The illustrated device will produce four pulses per rotation of the distributor shaft. If twice as many teeth are provided on the rotor, there will be a pair of diametrically opposite teeth facing the magnets and another pair facing the coils eight times per revolution, so that there will be eight pulses per revolution. With an eight-tooth rotor, it would also be possible to provide two pairs of coils and two pairs of magnets, but in this case the axes of the magnet pairs and those of the coil pairs should be mutually at right angles and the angle between the axis of the coil pair and that of each of the adjacent magnet pairs will be 45°. In this case all four coils could be connected together, preferably in series.
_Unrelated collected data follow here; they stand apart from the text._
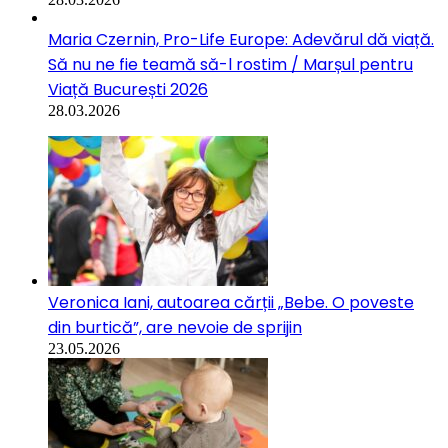
Maria Czernin, Pro-Life Europe: Adevărul dă viață.
Să nu ne fie teamă să-l rostim / Marșul pentru
Viață București 2026
28.03.2026
Veronica Iani, autoarea cărții „Bebe. O poveste
din burtică”, are nevoie de sprijin
23.05.2026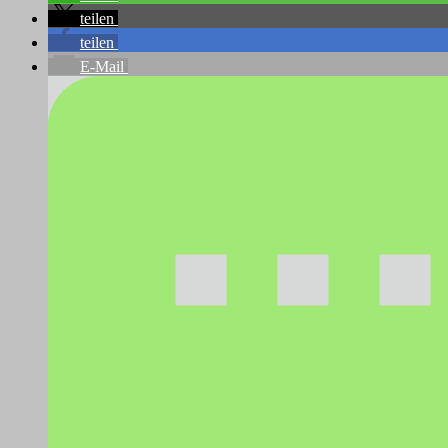
teilen
teilen
E-Mail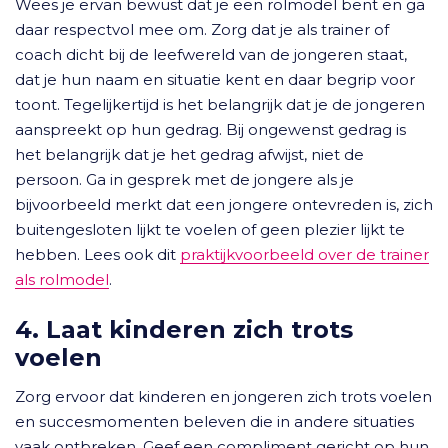
Wees je ervan bewust dat je een rolmodel bent en ga
daar respectvol mee om. Zorg dat je als trainer of
coach dicht bij de leefwereld van de jongeren staat,
dat je hun naam en situatie kent en daar begrip voor
toont. Tegelijkertijd is het belangrijk dat je de jongeren
aanspreekt op hun gedrag. Bij ongewenst gedrag is
het belangrijk dat je het gedrag afwijst, niet de
persoon. Ga in gesprek met de jongere als je
bijvoorbeeld merkt dat een jongere ontevreden is, zich
buitengesloten lijkt te voelen of geen plezier lijkt te
hebben. Lees ook dit
praktijkvoorbeeld over de trainer
als rolmodel
.
4. Laat kinderen zich trots
voelen
Zorg ervoor dat kinderen en jongeren zich trots voelen
en succesmomenten beleven die in andere situaties
vaak ontbreken. Geef een compliment gericht op hun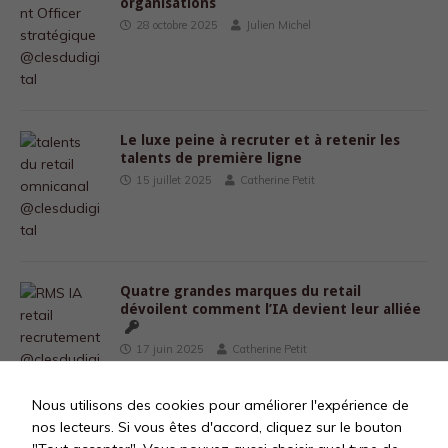
organisations
28 octobre 2025
Julien Michel
Le luxe peine à recruter et à retenir les
talents de première ligne
15 juillet 2025
Catherine Petit
Quatre grandes marques du retail
dévoilent comment l’IA devient leur alliée
17 juin 2025
Catherine Petit
Nous utilisons des cookies pour améliorer l'expérience de
nos lecteurs. Si vous êtes d'accord, cliquez sur le bouton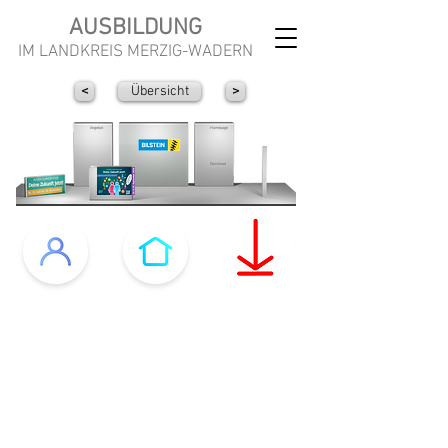
AUSBILDUNG
IM LANDKREIS MERZIG-WADERN
<
Übersicht
>
Angebot
Homepage
Download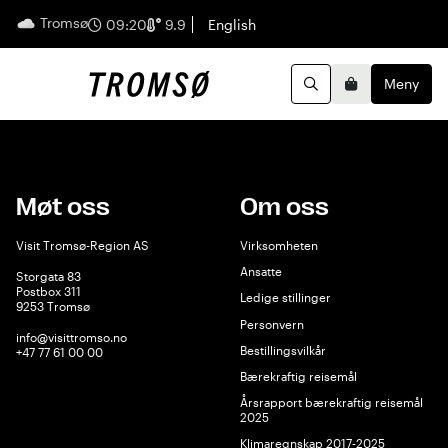
Tromsø
Norsk
09:20
9.9
English
Meny
Handleku
Søk
Møt oss
Om oss
Visit Tromsø-Region AS
Virksomheten
Ansatte
Storgata 83
Postbox 311
Ledige stillinger
9253 Tromsø
Personvern
info@visittromso.no
Bestillingsvilkår
+47 77 61 00 00
Bærekraftig reisemål
Årsrapport bærekraftig reisemål
2025
Klimaregnskap 2017-2025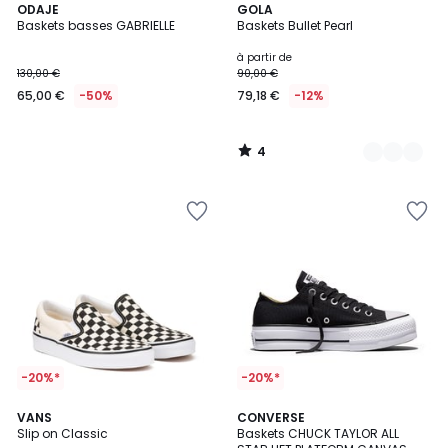
4
ODAJE
4
GOLA
/
Baskets basses GABRIELLE
Baskets Bullet Pearl
Couleurs
5
à partir de
130,00 €
90,00 €
65,00 €
-50%
79,18 €
-12%
4
/
5
-20%*
-20%*
4,5
4,6
4
VANS
2
CONVERSE
/ 5
/ 5
Slip on Classic
Baskets CHUCK TAYLOR ALL
Couleurs
Couleurs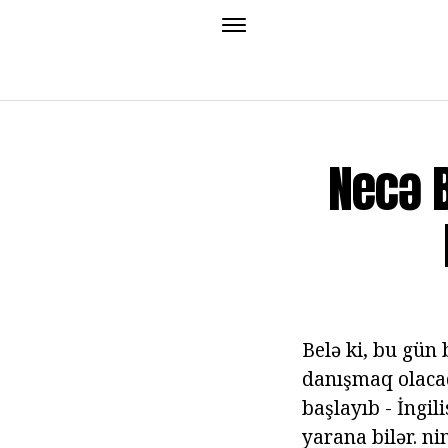
Necə B
Belə ki, bu gün
danışmaq olacaq
başlayıb - İngil
yarana bilər. ni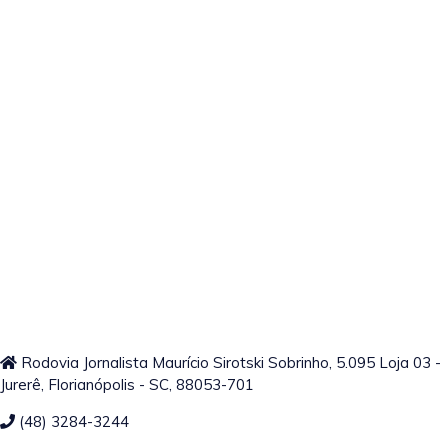
Rodovia Jornalista Maurício Sirotski Sobrinho, 5.095 Loja 03 -
Jurerê, Florianópolis - SC, 88053-701
(48) 3284-3244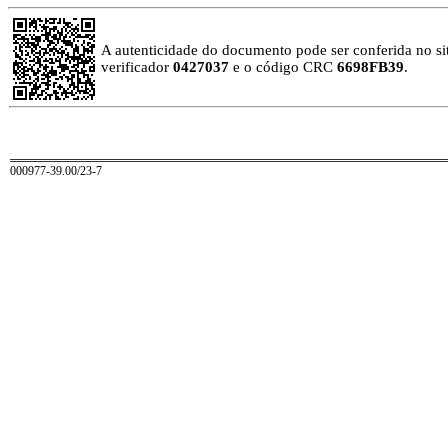
A autenticidade do documento pode ser conferida no sit
verificador
0427037
e o código CRC
6698FB39
.
000977-39.00/23-7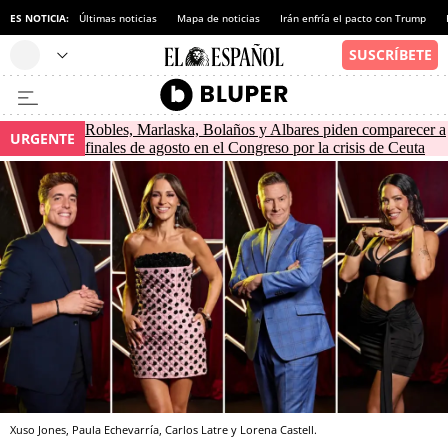
ES NOTICIA:
Últimas noticias
Mapa de noticias
Irán enfría el pacto con Trump
Robles, Marlaska, Bolaños y Albares piden comparecer a
URGENTE
finales de agosto en el Congreso por la crisis de Ceuta
Xuso Jones, Paula Echevarría, Carlos Latre y Lorena Castell.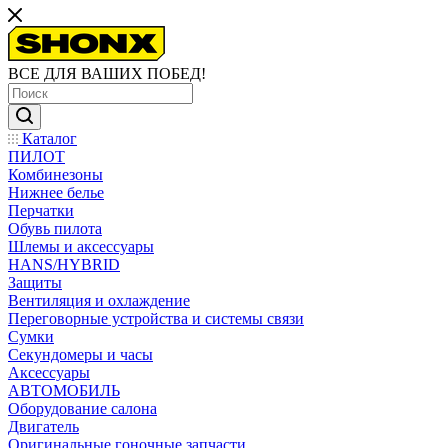
ВСЕ ДЛЯ ВАШИХ ПОБЕД!
Каталог
ПИЛОТ
Комбинезоны
Нижнее белье
Перчатки
Обувь пилота
Шлемы и аксессуары
HANS/HYBRID
Защиты
Вентиляция и охлаждение
Переговорные устройства и системы связи
Сумки
Секундомеры и часы
Аксессуары
АВТОМОБИЛЬ
Оборудование салона
Двигатель
Оригинальные гоночные запчасти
Thus, it will be seen that although the invention has been particularly described with reference to a specific embodiment, modifications and variations are possible within the inventive concept.

Claims

We claim:

1. A distributor for an internal combustion engine comprising, in combination:

a carrier plate (15);

a rotatably mounted shaft (10) passing through said carrier plate;

an interruptor-positioning plate (18) mounted on said carrier plate so as to be shiftable rotatably about the axis of said shaft in response to an engine condition;

rotor (11) of magnetically soft material having at least two pairs of diametrically opposed teeth or cusps (12) distributed about its periphery and having the same maximum radius dimension;

at least one pair of diametrically opposed coils (24) and at least one pair of diametrically poled permanent magnets (25) mounted in fixed relation to said interruptor-positioning plate, said coils being centered on an axis that is diametric with respect to said rotor and the facing portions thereof being close to the path of said teeth or cusps of said rotor, said magnets having like poles facing each other with facing portions close to the path of said teeth or cusps of said rotor, the magnets being circumferentially interposed between coils and vice-versa;

said coils of each pair being connected together to produce a common response;

the number of said teeth or cusps being equal to the sum of the number of said magnets and the number of said coils, or a multiple of said sum, and

the angles between successive rotor diameters (14) on which coil pairs and magnet pairs are aligned all being equal.

2. A distributor for an internal combustion engine as defined in claim 1, in which a single pair of said coils (24) and a single pair of said permanent magnets (25) are provided and in which said rotor has four teeth or cusps (12).

3. A distributor as defined in claim 1, in which said coils (24) and said permanent magnets (25) are mounted on an inductor support plate (20) which is detachably affixed to said interruptor-positioning plate (18).

4. A distributor as defined in claim 3, in which each of said coils is carried by the end portion (22) of a projection (21) bent up from said inductor support plate (20).

5. A distributor as defined in claim 1, in which said coils are each coaxial with the said diametric axis on which the respective coil is centered.

6. A distributor as defined in claim 1, in which the coils of each pair are connected electrically in series.

7. A distributor as defined in claim 1, in which the polarity axis of each of said permanent magnets (25) is radially oriented with respect to the distributor shaft.